EXERCISE OBJECTIVE
Please render the listing below as a Markdown table with the columns Row and Line, numbering each row and skipping blank lines. Begin at the line that contains "order: Podicipediformes", stop after the last line of the listing, and leave the pictures out.
--- BEGIN ---
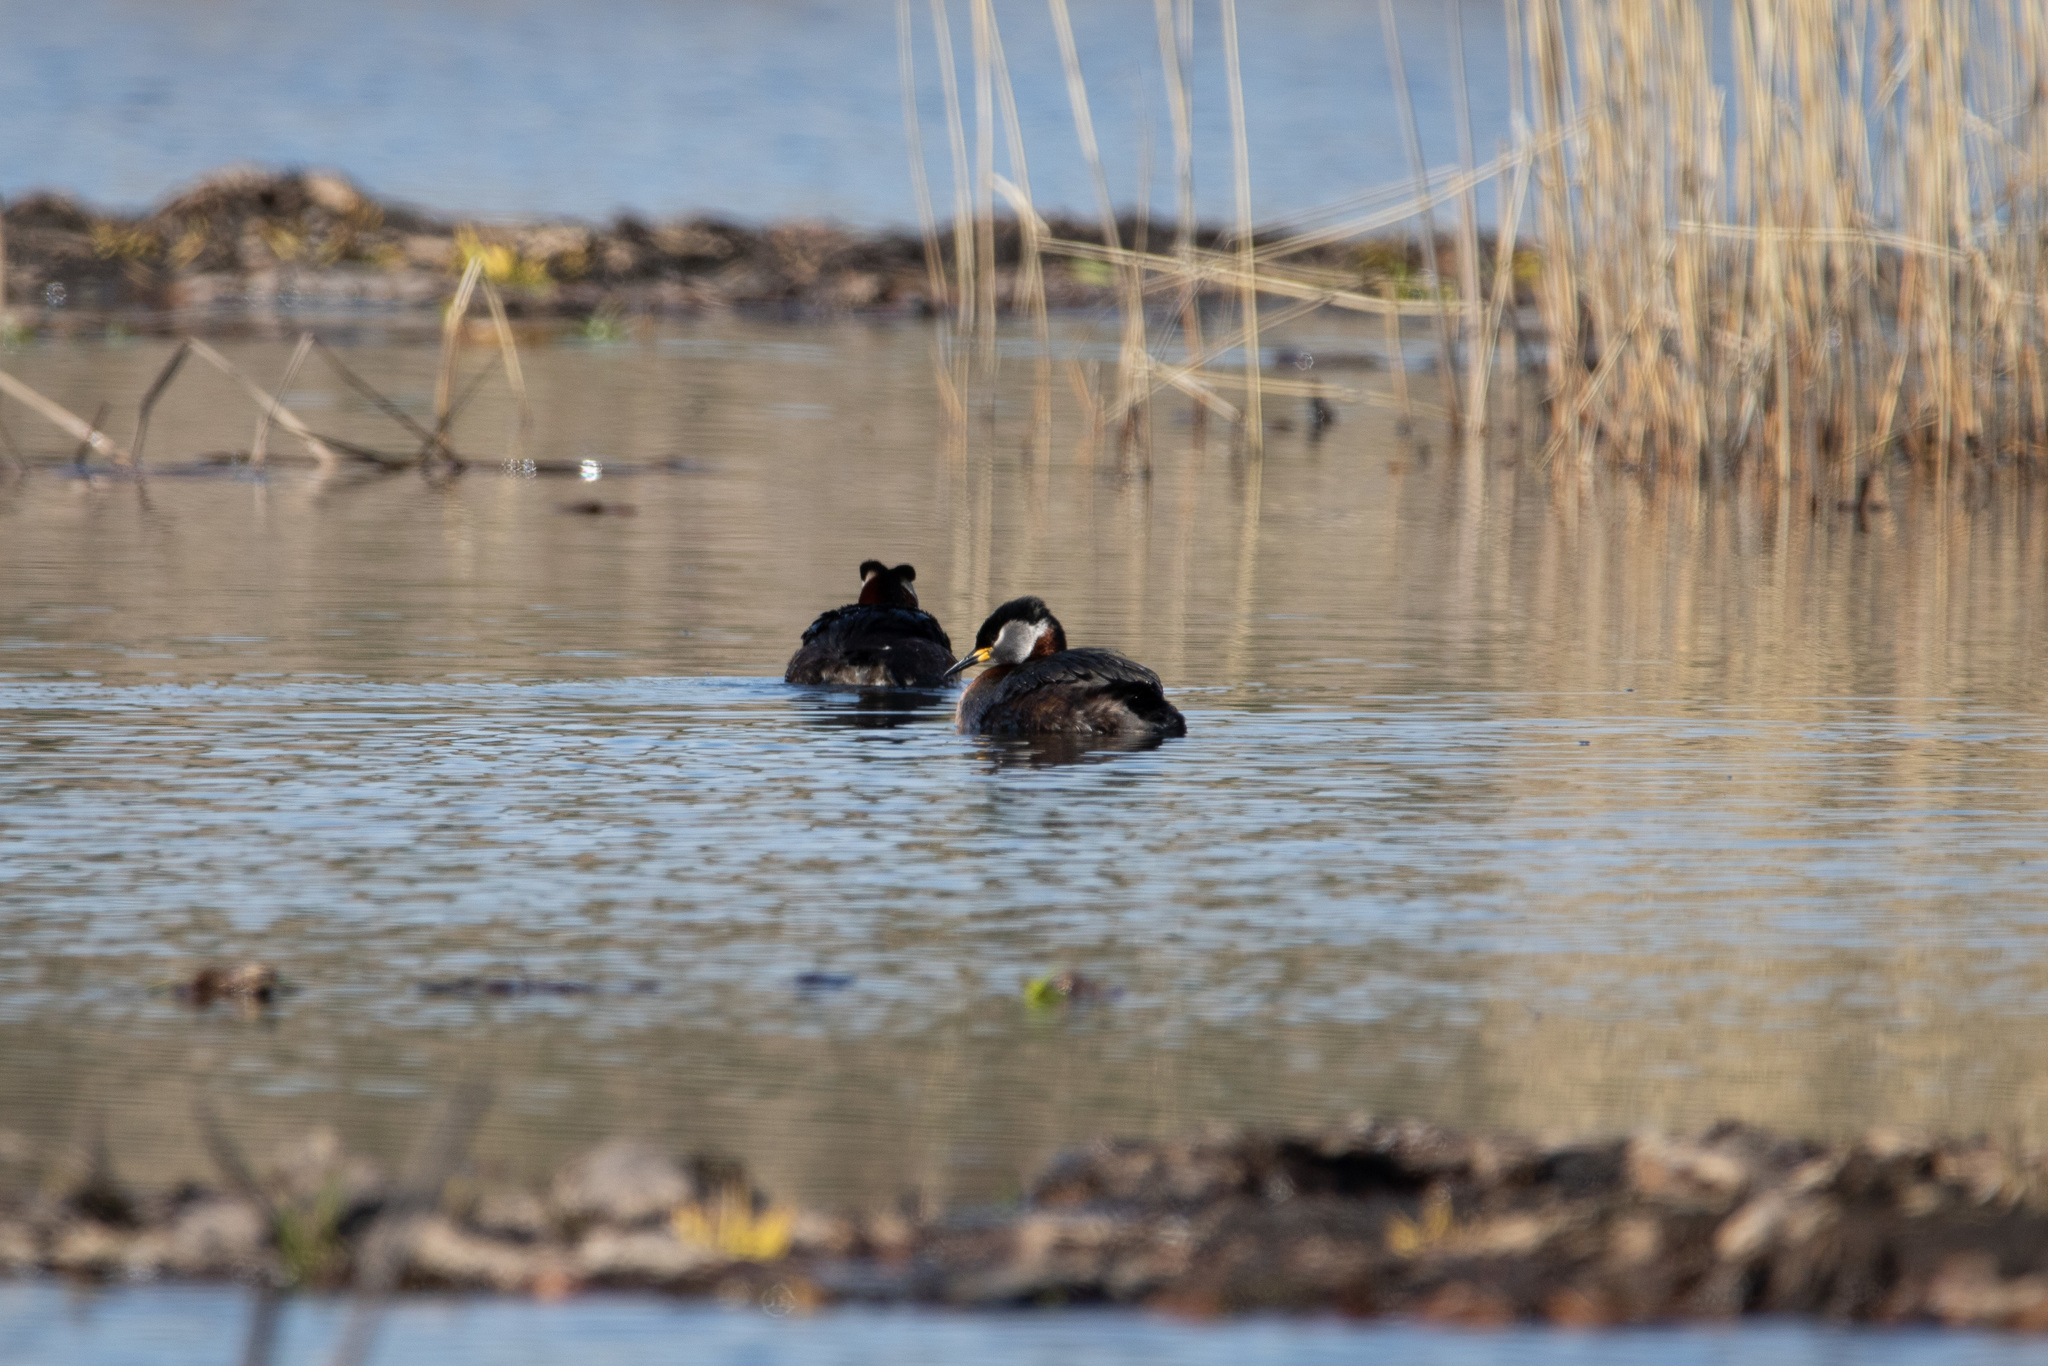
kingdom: Animalia
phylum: Chordata
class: Aves
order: Podicipediformes
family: Podicipedidae
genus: Podiceps
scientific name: Podiceps grisegena
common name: Red-necked grebe
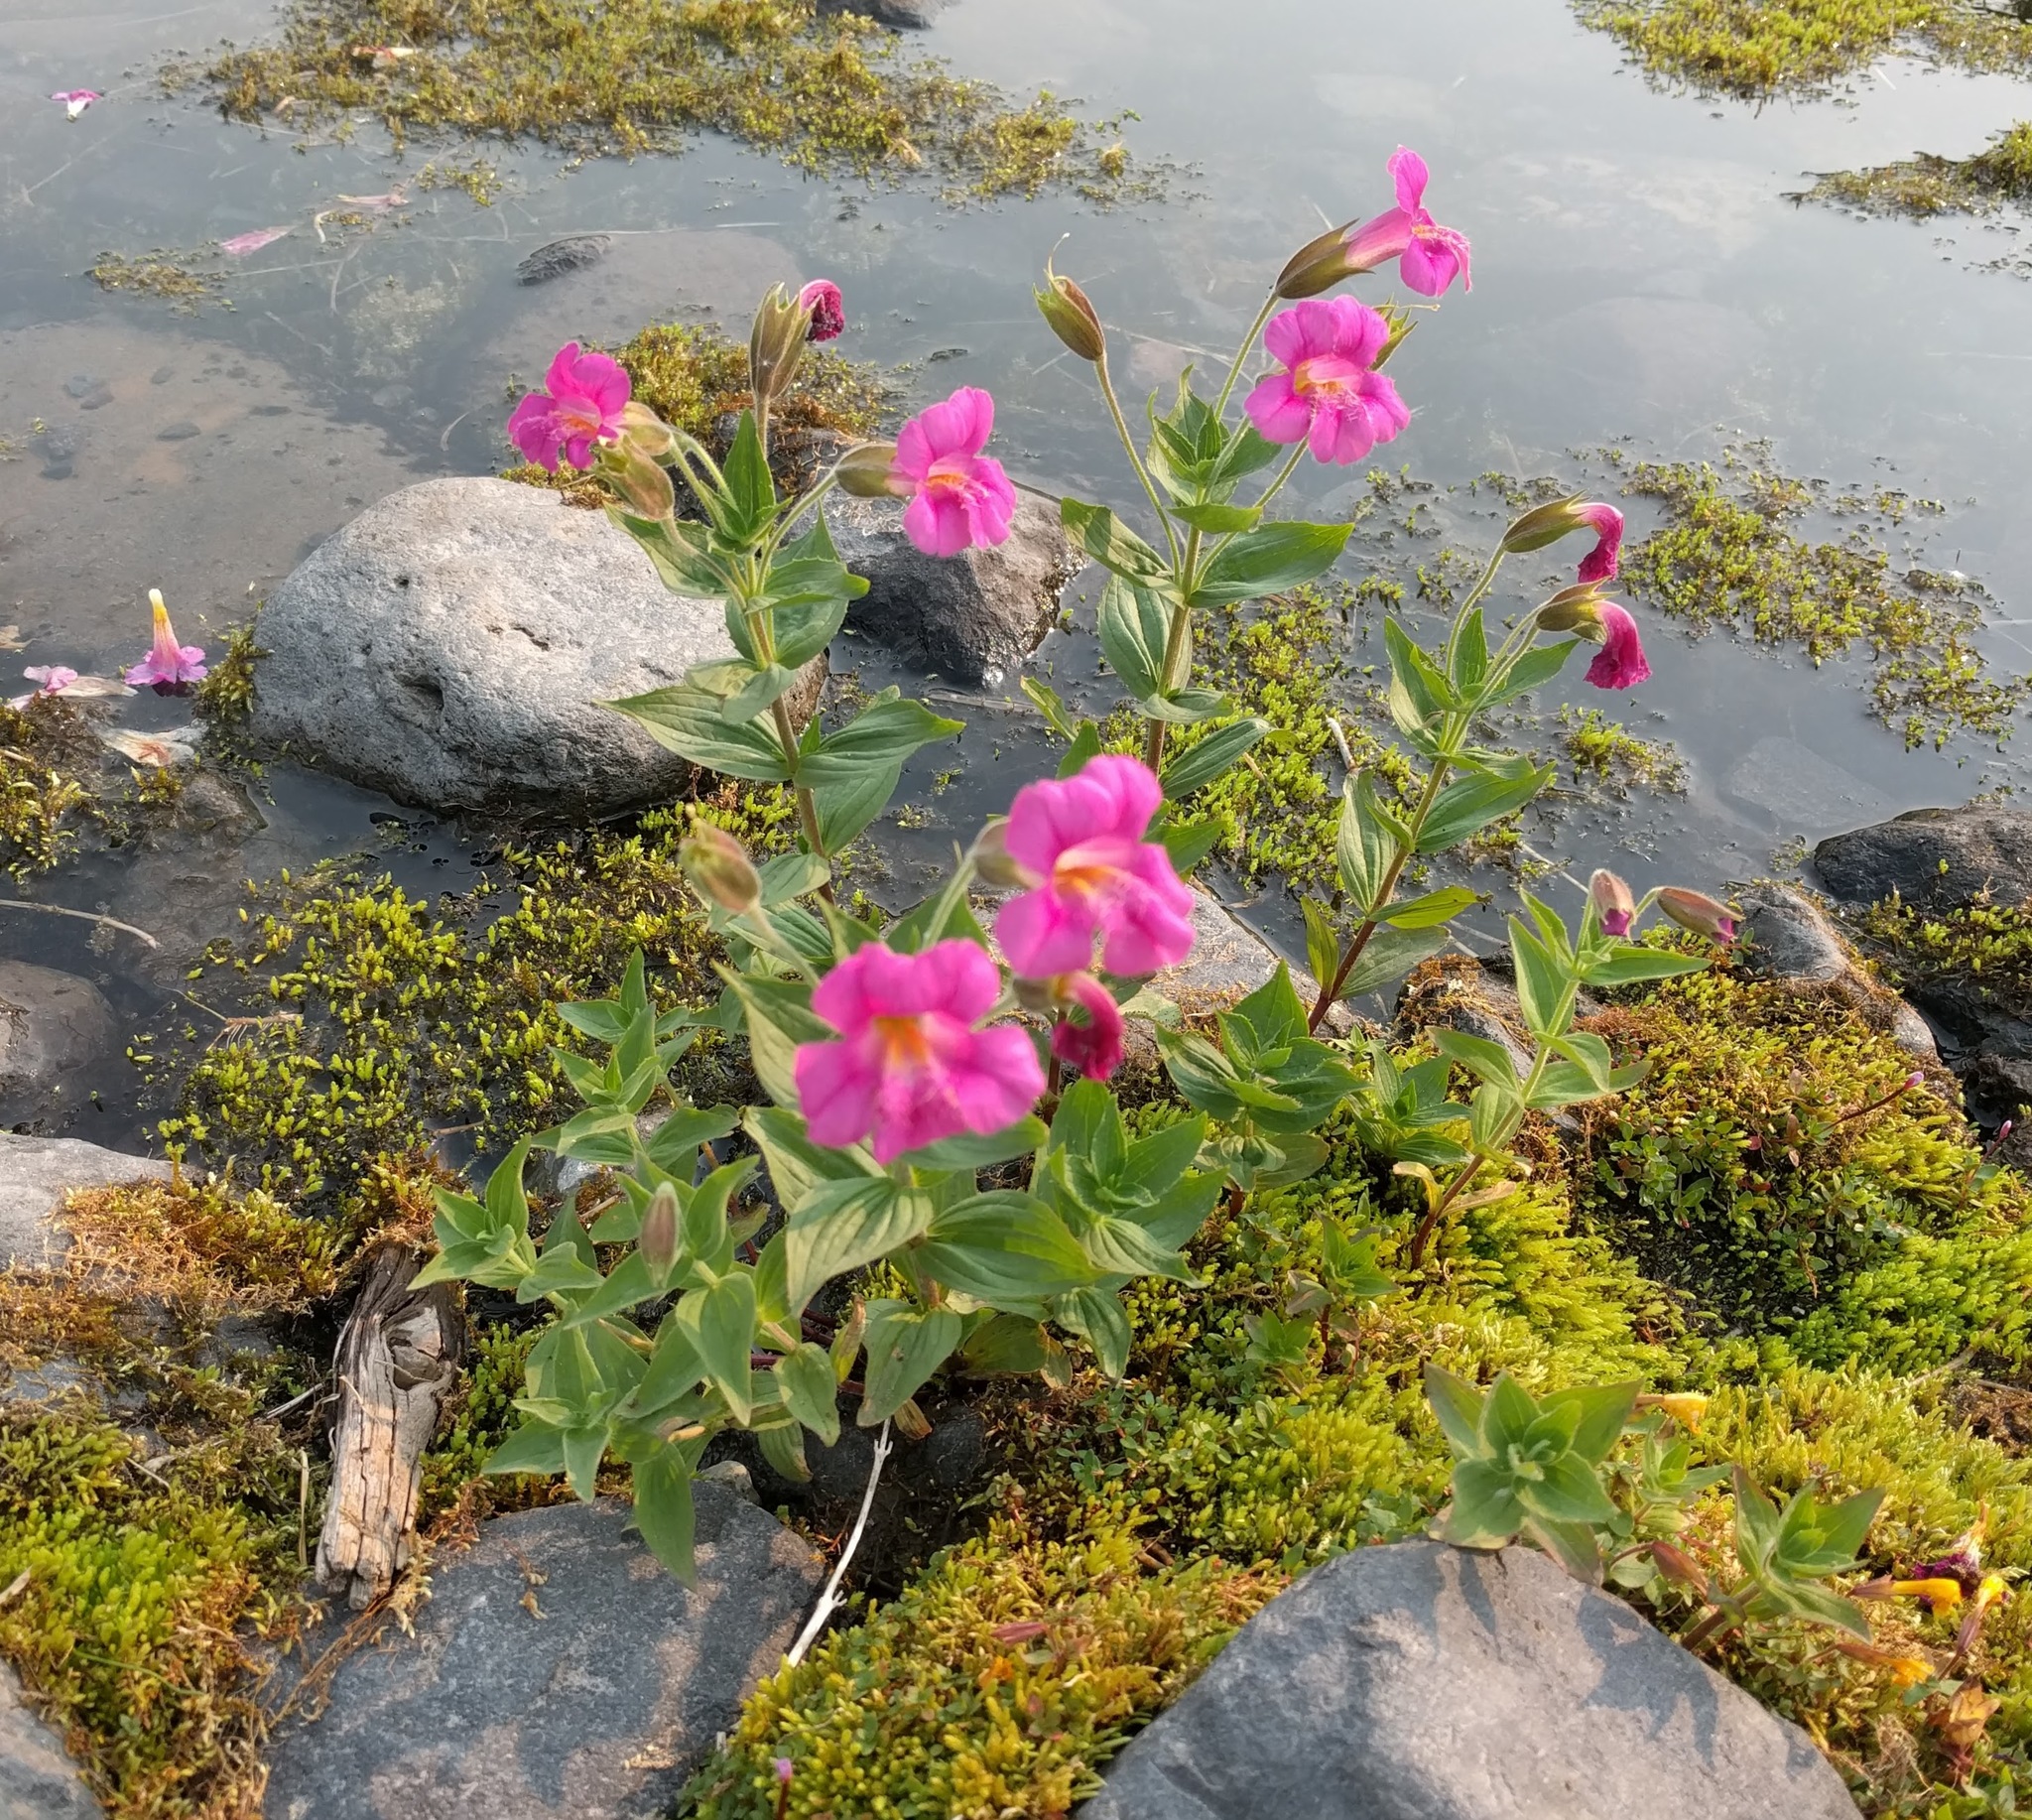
--- END ---
RESULT FOR THIS EXERCISE
| Row | Line |
|---|---|
| 1 | order: Podicipediformes |
| 2 | family: Podicipedidae |
| 3 | genus: Podiceps |
| 4 | scientific name: Podiceps grisegena |
| 5 | common name: Red-necked grebe |